Kontroler w Smoleńsku sprowadził Tu‑154 na zły tor
Polska komisja wojskowa i prokuratorzy twierdzą, że rosyjski kontroler w Smoleńsku podawał nieprawdziwe dane. Eksperci podejrzewają, że była to wina rosyjskiego radaru podejścia - pisze "Dziennik Gazeta Prawna".

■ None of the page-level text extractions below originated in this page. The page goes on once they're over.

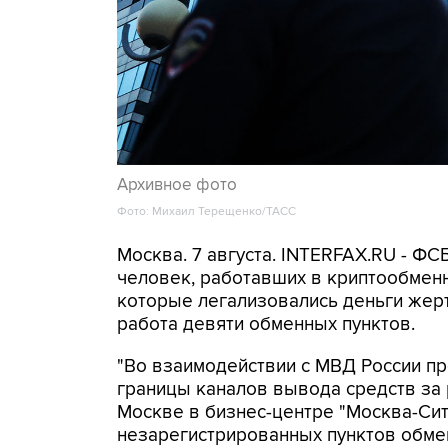
Архивное фото
Фото: Михаил Терещенко/ТАСС
Москва. 7 августа. INTERFAX.RU - Ф
человек, работавших в криптообменн
которые легализовались деньги же
работа девяти обменных пунктов.
"Во взаимодействии с МВД России п
границы каналов вывода средств за
Москве в бизнес-центре "Москва-Си
незарегистрированных пунктов обме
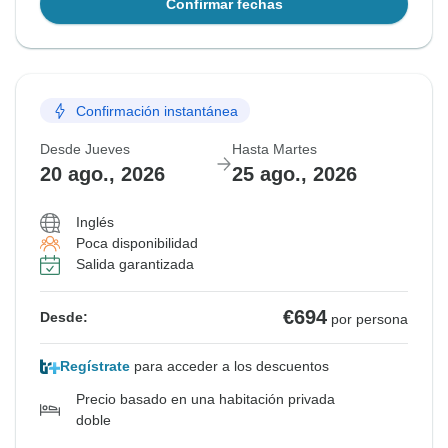
Confirmar fechas
Confirmación instantánea
Desde Jueves
Hasta Martes
20 ago., 2026
25 ago., 2026
Inglés
Poca disponibilidad
Salida garantizada
€694
Desde:
por persona
Regístrate
para acceder a los descuentos
Precio basado en una habitación privada
doble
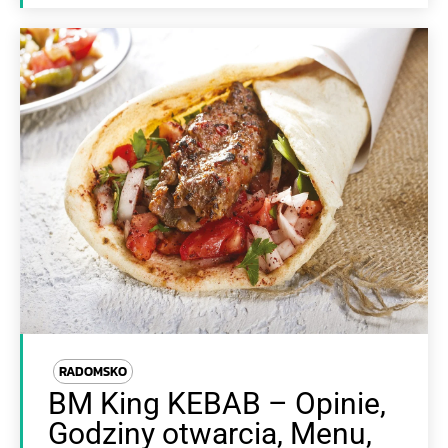
RADOMSKO
BM King KEBAB – Opinie,
Godziny otwarcia, Menu,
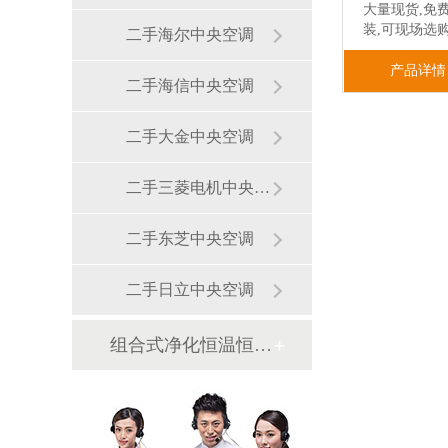
大量现货,免
装,可现场选
二手海尔中央空调
产品详情
二手海信中央空调
二手大金中央空调
二手三菱电机中央空调
二手东芝中央空调
二手日立中央空调
组合式净化恒温恒湿机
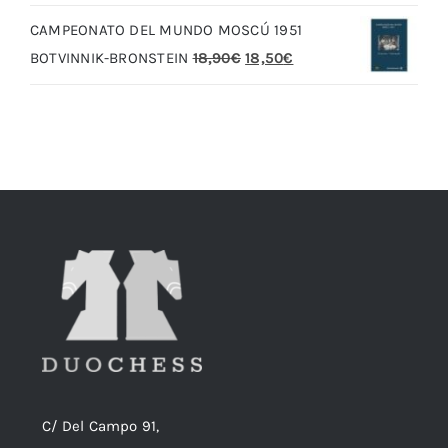
original
actual
CAMPEONATO DEL MUNDO MOSCÚ 1951
era:
es:
El
El
BOTVINNIK-BRONSTEIN
18,90
€
18,50
€
20,00€.
19,00€.
precio
precio
original
actual
era:
es:
18,90€.
18,50€.
C/ Del Campo 91,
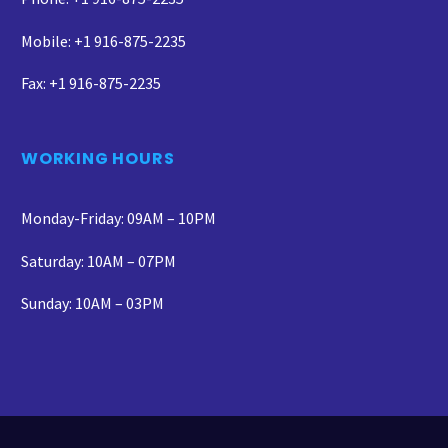
Mobile: +1 916-875-2235
Fax: +1 916-875-2235
WORKING HOURS
Monday-Friday: 09AM – 10PM
Saturday: 10AM – 07PM
Sunday: 10AM – 03PM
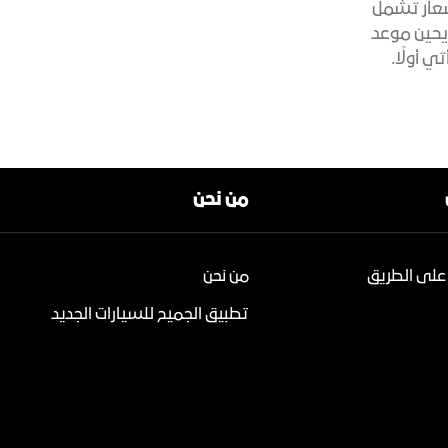
أسعار تشمل
​
 يحين موعد
من نحن
على الطريق
من نحن
تطبيق الجميح للسيارات الجديد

07.06.2010 | aktual.: 07.06.2010 09:53
Na 25 sekund przed katastrofą prezydenckiego Tu-154 wieża kontroli lotów lotniska Siewiernyj nie powinna podawać załodze komunikatu "2 na kursie i ścieżce". Zdaniem ekspertów pracujących przy śledztwie prawidłowy komunikat powinien brzmieć "pod ścieżką". Podejrzewają oni błąd rosyjskiego radaru podejścia.
Rosyjski kontroler utrzymywał załogę w przekonaniu, że Tu-154 znajduje się "na ścieżce", czyli na odpowiedniej wysokości w trakcie podchodzenia do lądowania. Tak było jeszcze w odległości 2 km od pasa startowego. Wówczas nawigator prezydenckiego samolotu stwierdził, że znajdują się na wysokości 100 metrów. Do katastrofy doszło 25,5 sekundy później, w odległości 1100 metrów od pasa.
- Gdyby komenda rosyjskiego kontrolera brzmiała "2 na kursie i pod ścieżkę", wtedy mieliby realne szanse na wyjście z opresji - mówi jeden z członków polskiej komisji badającej przyczyny katastrofy.
Prokuratura na drodze pomocy prawnej wystąpi o zapis z tego radaru.
Gazeta wspomina także, że jeden z kontrolerów przyznał podczas przesłuchania, iż załodze prezydenckiego samolotu podawano fałszywe, gorsze dane o poziomie chmur nad lotniskiem, aby skłonić ją do rezygnacji z lądowania.